Post written by Vincent Huberty, MD, from the Department of Gastroenterology, Hepatopancreatology, and Digestive Oncology, Erasme Hospital, Université Libre de Bruxelles, Brussels, Belgium.
This is a video case report of a 76-year-old woman diagnosed with a 23-mm gastric GIST located in the fundus, on the greater curvature. Workup (including fine-needle aspiration, bite-to-bite biopsies, and EUS) showed a GIST without lymph node involvement and a significant increase in size on imaging at 1-year follow-up (from 11 to 23 mm), which triggered the decision to treat. A non-exposed endoscopic full-thickness resection (EFTR) technique was developed using a triangulation platform and suture material to secure the tumor and accentuate the bulging before resection with a snare. The GIST could be safely and successfully removed with no perforation or bleeding. Histopathological analysis showed R0 resection of a 23-mm gastric GIST (low mitotic count, L0, V0, pT1Nx UICC 2017). The patient remained asymptomatic and was discharged the next day.
Endoscopic full-thickness resection is still not widely spread as standard of care for the treatment of deep layer gastric lesions such as GISTs. Difficulties of the technique include safety issues and anatomical constraints such as oesophageal passage or tumor location, highlighting the need for safe endoscopic closure devices. However, most existing devices are still at the pre-clinical stage for this indication. In fact, there are very few devices that have proven to be clinically safe and effective; the most known being the FTRD (Ovesco, Tubingen, Germany), initially designed for lower GI. Advantages of non-exposed EFTR using endomina are micro-invasive approach, device designed to be used in the stomach, possibility to access difficult gastric tumors located in the fundus, direct visualization without loss of insufflation, limited risks of cancerous cells dissemination, and short hospital stay. Although exposed techniques have recently shown to be safe and effective when performed by trained endoscopists in high-volume centers, this non-exposed technique could open the panel of available endoscopic treatments.
The endomina is relatively easy to use, and this proof of concept is very encouraging. Endoscopy is a never-ending field of improvement, and there are still many advances to achieve. However, one should keep in mind that continuous desire to do better, team collaboration, practice, and experience are the key to success. Further data should be collected to establish a safety and efficacy profile of the technique, along with continuous improvement of the procedure.
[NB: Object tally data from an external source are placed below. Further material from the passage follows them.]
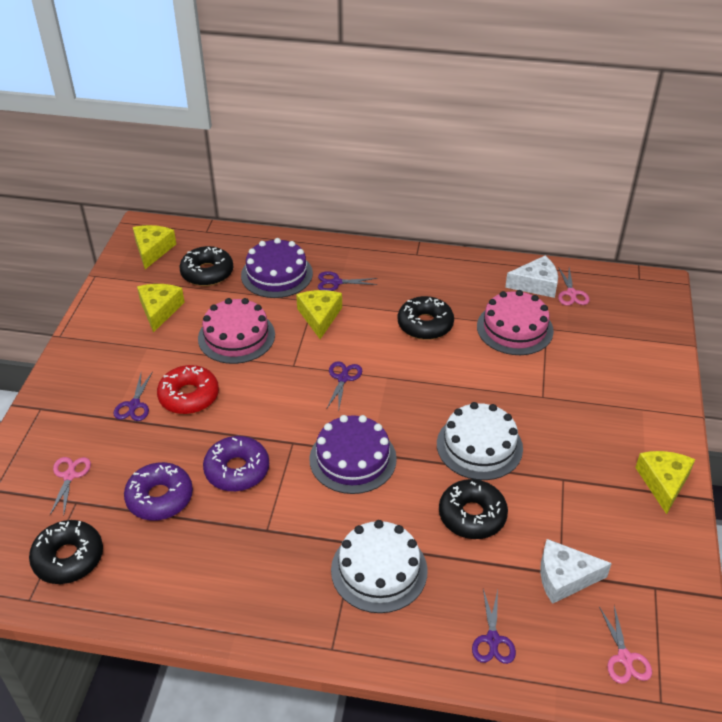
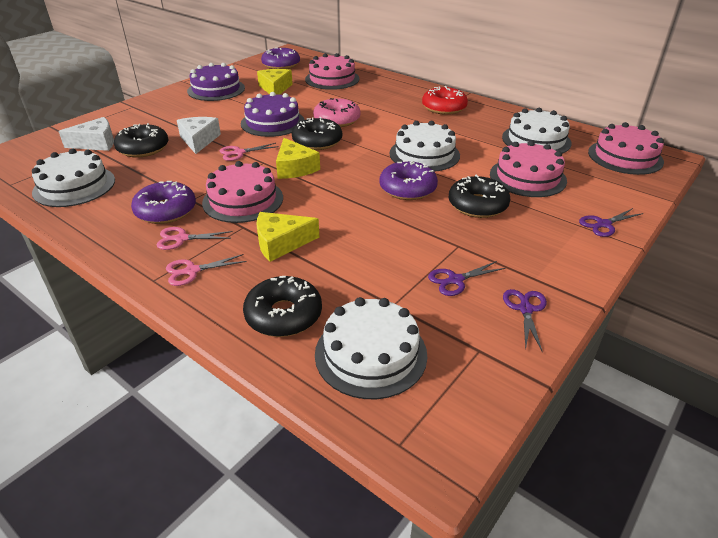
pink cake: [198,298,275,364] [477,290,554,355] = 2 -> [202,161,283,223] [305,53,360,90] [490,141,567,197] [588,122,664,175] = 4
pink donut: none = 0 -> [313,98,360,127] = 1
purple donut: [124,462,193,521] [203,436,269,492] = 2 -> [131,181,196,224] [261,47,300,69] [379,160,438,200] = 3
purple scissors: [113,372,153,421] [318,271,377,291] [327,361,362,408] [472,589,516,664] = 4 -> [428,261,506,296] [503,289,547,352] [579,208,643,237] = 3
white cake: [331,520,428,613] [437,402,523,480] = 2 -> [32,149,115,207] [315,297,427,399] [389,121,460,172] [502,108,572,154] = 4
yellow cheese: [133,225,176,269] [137,284,185,333] [296,290,342,339] [635,451,695,514] = 4 -> [256,212,319,262] [257,69,293,95] [276,138,320,179] = 3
I hope this can inspire other gastroenterologists to participate in the development of endoscopic treatments.
The patient has been coming to follow-up consultations and shows no signs of recurrence or delayed post-procedure symptoms. She is very thankful for this endoscopic alternative which prevented her from undergoing a more invasive approach as the location of the GIST was not easily accessible by laparoscopy and would have required removal of a larger area.